Hints for finding a Galois closure

[Mystic998]

Homework Statement

Find the Galois closure of the field $\mathbb{Q}(\alpha)$ over $\mathbb{Q}$, where $$\alpha = \sqrt{1 + \sqrt{2}}$$.

Homework Equations

Um...the Galois closure of E over F, where E is a finite separable extension is a Galois extension of F containing E which is minimal.

The Attempt at a Solution

I've found that the minimal polynomial of $\alpha$ is $x^{4} - 2x^{2} - 1$ (at least I think. I'm having a heck of a time showing it's irreducible over the rationals but I'm willing to just leave that as an exercise for the reader, so to speak), and it's separable, so I know a Galois closure exists. But I can't figure out a good way to generate it.

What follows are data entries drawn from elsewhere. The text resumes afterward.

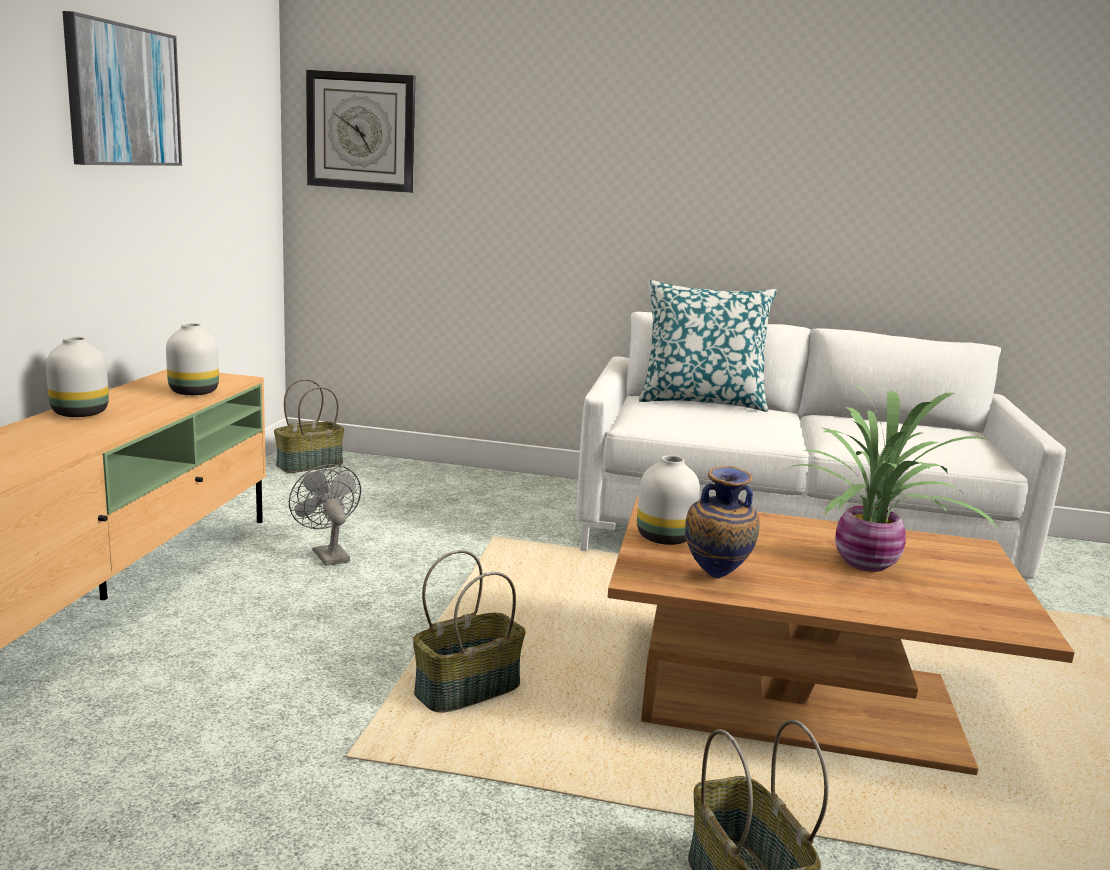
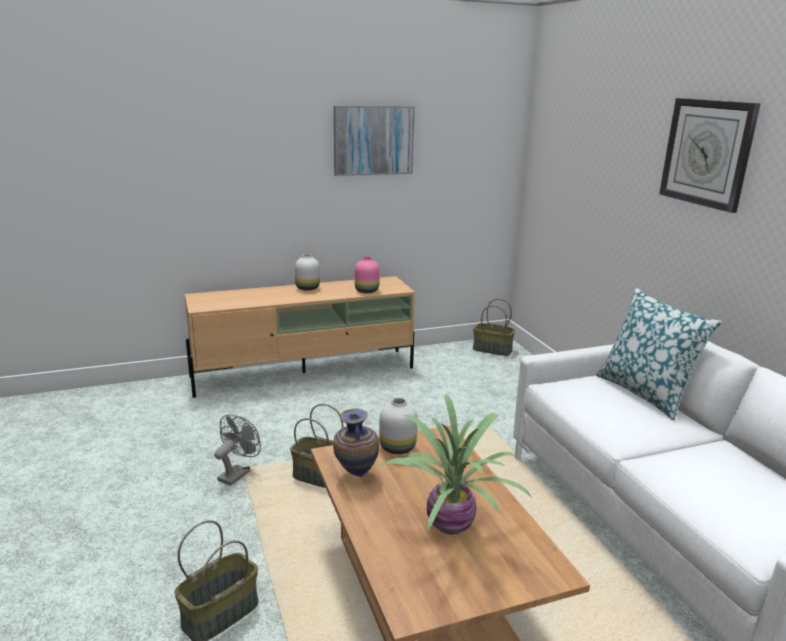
camera: 60 degrees right, 5 degrees up
(194, 392) = (367, 291): white vase -> pink vase
(327, 554) = (403, 395): grey fan -> grey fan (237, 473)
(361, 131) = (553, 152): wall clock -> wall clock (707, 153)

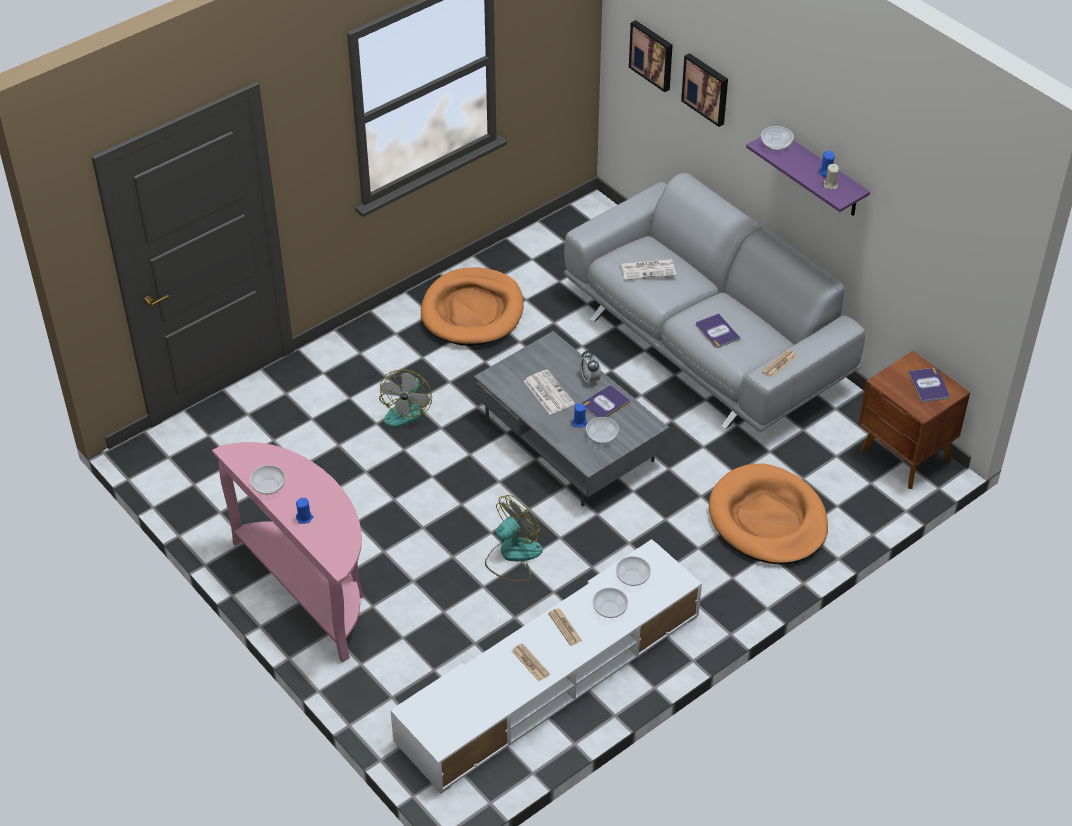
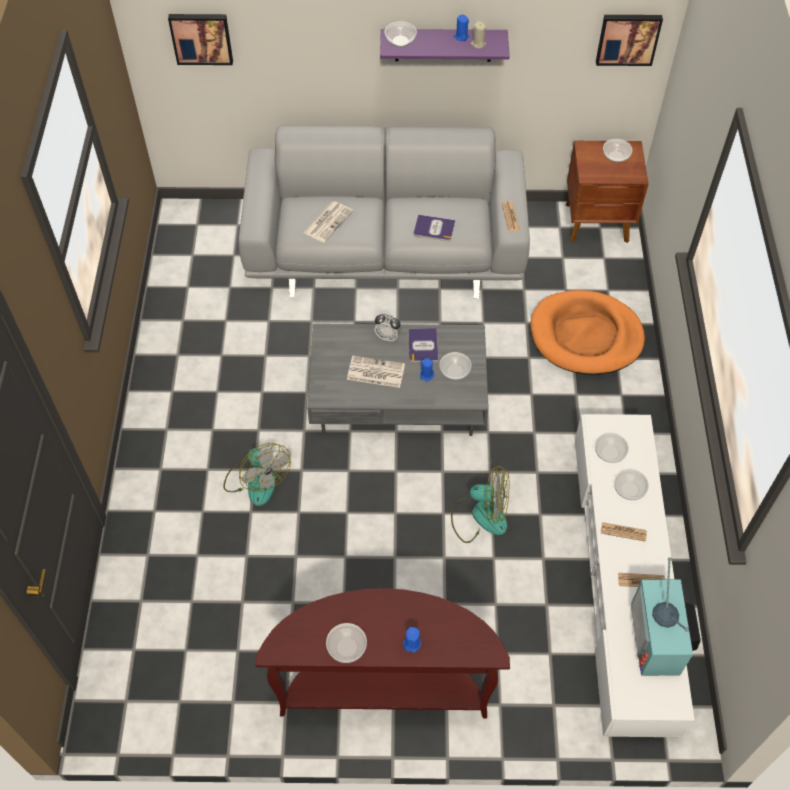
camera: 50 degrees left, 10 degrees up
(310, 587) = (384, 687): pink console table -> brown console table
(472, 311) = (200, 362): orange dog bed -> none
(488, 702) = (659, 639): none -> television
(513, 555) = (480, 515): fan -> fan turned 105 degrees clockwise
(706, 88) = (282, 35): picture -> picture (628, 38)
(928, 385) = (615, 156): book -> bowl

There are no examples of actually doing this explicitly in the book, though the proof of existence implies that you should take the intersection of all Galois extensions of F containing E. Or would finding explicitly the splitting field of the minimal polynomial be enough in this case? If so, could you guys help me out with that? This is kind of tricky.

 

[morphism]

Yes, finding the splitting field will be enough. You're just going to throw in the conjugates of $\alpha$, and that will make your extension normal. Can you guess what they are? One of them is obviously $-\alpha$. What about the other 2? Considering $\alpha^2$ will be helpful.

 

[Mystic998]

I believe the splitting field is just the original extension adjoin i. So that's handy. But it seems like that really shouldn't be the Galois closure. Why would any Galois extension of the rationals that contains $\mathbb{Q}(\alpha)$ have to contain i? It seems like it would only have to be a subset of the reals.

 

[morphism]

There's no reason it should be real at all. Think about it: any normal extension of $\mathbb{Q}$ that contains $\alpha$ will contain the conjugates of $\alpha$, so the minimal such extension is the one you get by adjoining these elements to $\mathbb{Q}(\alpha)$. And there's nothing saying $\alpha$ can't have non-real conjugates, just because it itself is real.

 

[Mystic998]

I think I understand... The splitting field is the minimal field that contains all the roots of the minimal polynomial, and anything that's Galois over the rationals contains all the conjugates of $\alpha$ (i.e., the roots of the minimal polynomial). So it contains the splitting field. Thanks!

Edit: Er...Galois over the rationals and contains alpha. Heh.